HONOLULU -- Hawaii has resolved its financial dispute with former football coach June Jones over the early termination of his contract, officials said Friday.

Under the agreement, the June Jones Foundation has donated $100,010 to a scholarship fund for students pursing degrees in Hawaiian studies or language. In addition, an undisclosed donor has contributed $100,000 to the school.

"Hawaii is my home; therefore as I look beyond our past achievements in football, maintaining a healthy relationship with UH and sustaining productive contributions to our island communities will always be important to me," Jones said in a statement.

He also encouraged his former team to beat Notre Dame in next week's Hawaii Bowl.

The university has said it was owed $400,008 in damages because Jones left Hawaii before his five-year contract expired June 30. The figure represents half his annual salary with the Warriors.

Jones resigned and accepted a job worth about $2 million a year at Southern Methodist, six days after Hawaii lost to Georgia in last January's Sugar Bowl to finish the season 12-1.

Under his Hawaii contract, Jones was prohibited from accepting employment "under any circumstances" as a football coach at any NCAA school or professional team in the United States before the expiration date ... "without first obtaining a written release or a negotiated settlement."

"In the event the university releases coach of his obligations under this agreement, coach shall be responsible for paying to the university liquidated damages," Jones' contract stated.

Jones' agent has argued the coach had an agreement with former Hawaii athletics director Herman Frazier that there would be no penalty to leave after three years.
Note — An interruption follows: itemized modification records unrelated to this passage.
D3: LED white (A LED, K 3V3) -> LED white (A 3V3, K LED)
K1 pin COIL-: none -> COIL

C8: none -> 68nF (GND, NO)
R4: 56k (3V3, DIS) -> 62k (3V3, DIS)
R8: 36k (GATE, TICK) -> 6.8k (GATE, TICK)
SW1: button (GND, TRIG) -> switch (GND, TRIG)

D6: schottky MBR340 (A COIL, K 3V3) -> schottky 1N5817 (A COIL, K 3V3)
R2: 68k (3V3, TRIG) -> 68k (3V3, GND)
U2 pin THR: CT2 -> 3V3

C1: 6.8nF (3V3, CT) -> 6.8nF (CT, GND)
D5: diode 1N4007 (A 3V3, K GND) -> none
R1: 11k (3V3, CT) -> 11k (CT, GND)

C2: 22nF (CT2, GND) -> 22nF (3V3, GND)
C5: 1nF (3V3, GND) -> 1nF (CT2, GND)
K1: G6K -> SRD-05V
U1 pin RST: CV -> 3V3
Frazier was fired a day after Jones announced he was leaving.

Jones came took over a dismal and winless Hawaii program in 1999. In eight years, he led the Warriors to their first BCS berth and produced a Heisman Trophy finalist in quarterback Colt Brennan.

John De Fries, a businessman and longtime friend of Jones, entered negotiations in late September in hopes of settling the long dispute that left hard feelings for many involved.

"It did leave a sour taste. But he didn't have the time to think about it because he had to get into recruiting right away (at SMU). He was so busy trying to transition," De Fries said. "I think there were a number of people that felt awkward about what had happened. That's why it was so important to resolve this."

De Fries said there is now a "restored peace," and Jones is left with no hard feelings.

University of Hawaii President David McClain said in a statement that the school was pleased to be able to move forward with the matter resolved. Chancellor Virginia Hinshaw said the donations were greatly appreciated and wished Jones well.

The funds came from the June Jones Foundation, a nonprofit, tax-exempt organization dedicated to helping needy families of children with life-threatening illnesses, as well as other causes. One upcoming event is a football academy and medical mission in American Samoa.

De Fries, who serves on the foundation's advisory board, along with several Hawaii business leaders, said Jones is a "major contributor" to the foundation.

"At the heart of it and what people have to understand is, June Jones loves Hawaii and the University of Hawaii," De Fries said. "In a career move, he's moved on to SMU. His very close friend, (new Hawaii coach ) Greg McMackin, has done an excellent job in year one and everybody is better for it."